Tapping into female start-up returns
Ariane Barker can empathise with women investors shying away from the start-up scene.
“At the moment, it’s a pretty blokey, hustly, opaque, secretive space, which doesn't resonate with a lot of women investors, myself included,” says Barker, the chief of angel investor network Scale Investors.
“That’s why we’re moving into a much more sophisticated, structured process – raising a fund, working with a professional manager, leveraging a network of talented, emerging women business founders and investors, and capitalising on the fact there’s a gap in the market.”
Barker, a former seasoned investment banker, is referring to her firm’s recent tie-up with boutique investment manager Acorn Capital to create the “Female Leaders Fund”, which is seeking up to $50 million to be invested in a portfolio of eight to12 start-ups led by women.
It aims to tap into “an undervalued investment opportunity”, says Barker, citing how only 2 per cent of global venture capital is estimated to go towards women founders despite higher numbers than ever before and piles of research showing gender diversity drives outperformance.
“When women pitch for money there can be a lot of unconscious bias creeping into the conversation,” says Barker, who will sit on fund’s investment committee.
The new fund’s lead manager, Acorn’s Xing Zhang, says since fundraising commenced this month – seeking minimum investments of $100,000 – the fund had already attracted pre-commitments from some big-name investors, giving her confidence of hitting its $30m-$50m target by the end of September.
She believes part of the interest was that the research underpinning the investment thesis – that diversity in leadership positions produced outperformance in pretty much every financial and non-financial metric – had become too compelling to ignore.
She points to research by BCG which shows that for every dollar of funding, start-ups founded or co-founded by women generated 78 cents of return, while male-founded start-ups generated 31 cents. Meanwhile, McKinsey has found companies in the top quartile for gender diversity on executive teams were 21 per cent more likely to outperform on profitability.
While it’s the first of its kind in Australia, the fund adds to global momentum around “gender investing”, a theme that’s been followed closely by head of wealth services at Westpac Group, Elissa Crowther-Pal.
She cites Goldman Sachs’ $500 million initiative in the US to invest in women-led companies; and new US and European exchange traded fund (ETF) indices that track companies with high proportions of women in leadership, like the “SHE” index in the US and the Global Gender Equality UCITS ETF set up by Swiss banking giant UBS.
“There have been a few things bubbling up in other markets … but we’ve found very few investment options in Australia,” says Crowther-Pal.
“(But) we know this opportunity exists and will grow. By 2020, women around the world are expected to control $US72 trillion, up from $US51 trillion five years prior.”
This is the first period in which women in developed economies “have equal access to almost anything”, adds Zhang, leading to a “wall of the best and smartest women with the financial freedom and creativity” to move away from traditional roles and into their own businesses.

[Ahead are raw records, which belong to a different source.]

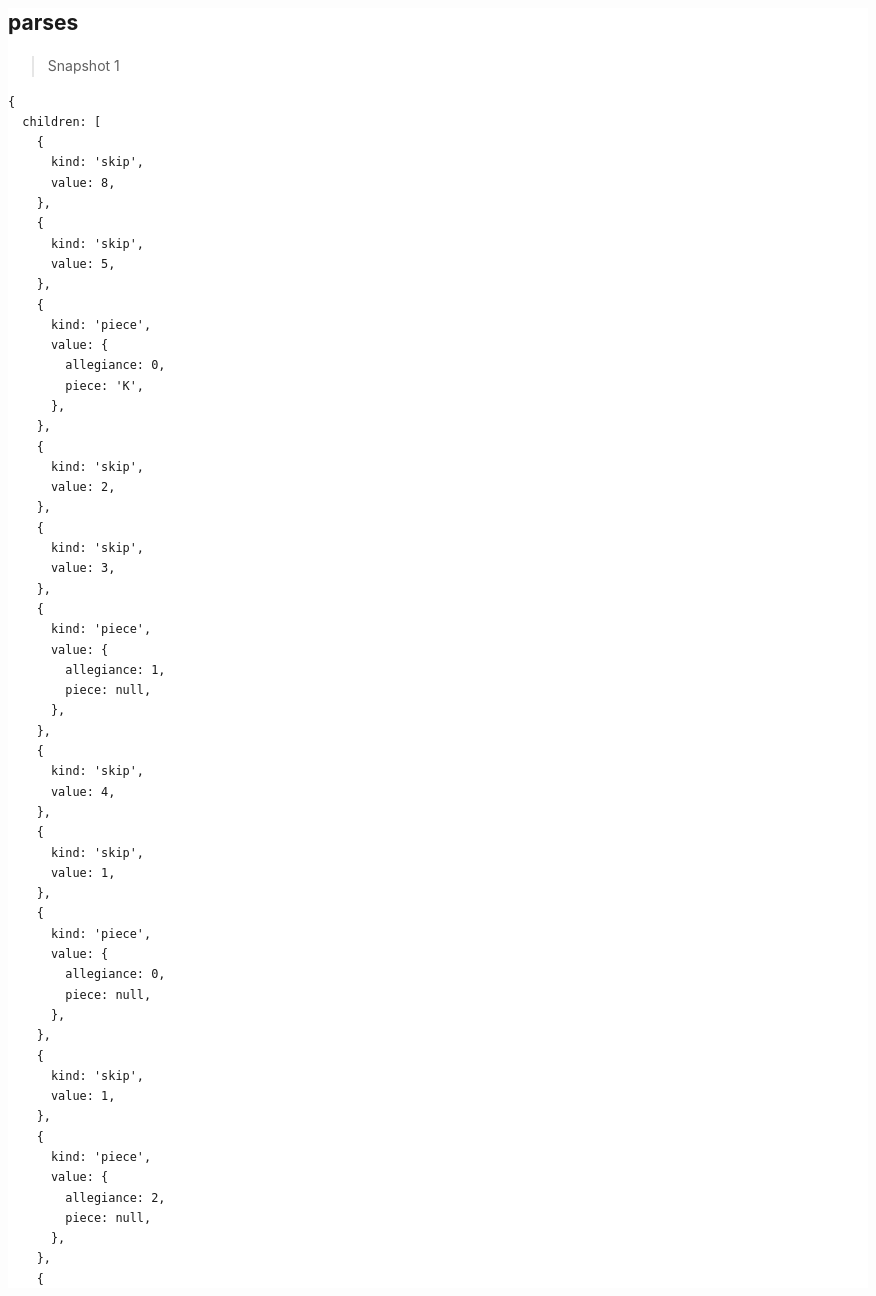 ## parses

> Snapshot 1

    {
      children: [
        {
          kind: 'skip',
          value: 8,
        },
        {
          kind: 'skip',
          value: 5,
        },
        {
          kind: 'piece',
          value: {
            allegiance: 0,
            piece: 'K',
          },
        },
        {
          kind: 'skip',
          value: 2,
        },
        {
          kind: 'skip',
          value: 3,
        },
        {
          kind: 'piece',
          value: {
            allegiance: 1,
            piece: null,
          },
        },
        {
          kind: 'skip',
          value: 4,
        },
        {
          kind: 'skip',
          value: 1,
        },
        {
          kind: 'piece',
          value: {
            allegiance: 0,
            piece: null,
          },
        },
        {
          kind: 'skip',
          value: 1,
        },
        {
          kind: 'piece',
          value: {
            allegiance: 2,
            piece: null,
          },
        },
        {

“This underscores a future where disruption, innovation and growth opportunities by women entrepreneurs will become a more defined investment thematic,” she says.
Barker, who this month announced an investment in Neighbourlytics, Scales’ eighteenth since starting six years ago, says that beyond realising the potential of talented women founders, the new fund would also help keep entrepreneurs – along with the wealth and value they generate – on Australian shores rather than turning to offshore funding sources.
“By having a fund like this, women entrepreneurs will no longer be on the back foot,” says Barker.
“They can focus on their businesses, rather than running around pitching and trying to raise money for a year, which is a waste of time in an environment where you need to ‘move fast and break things’.”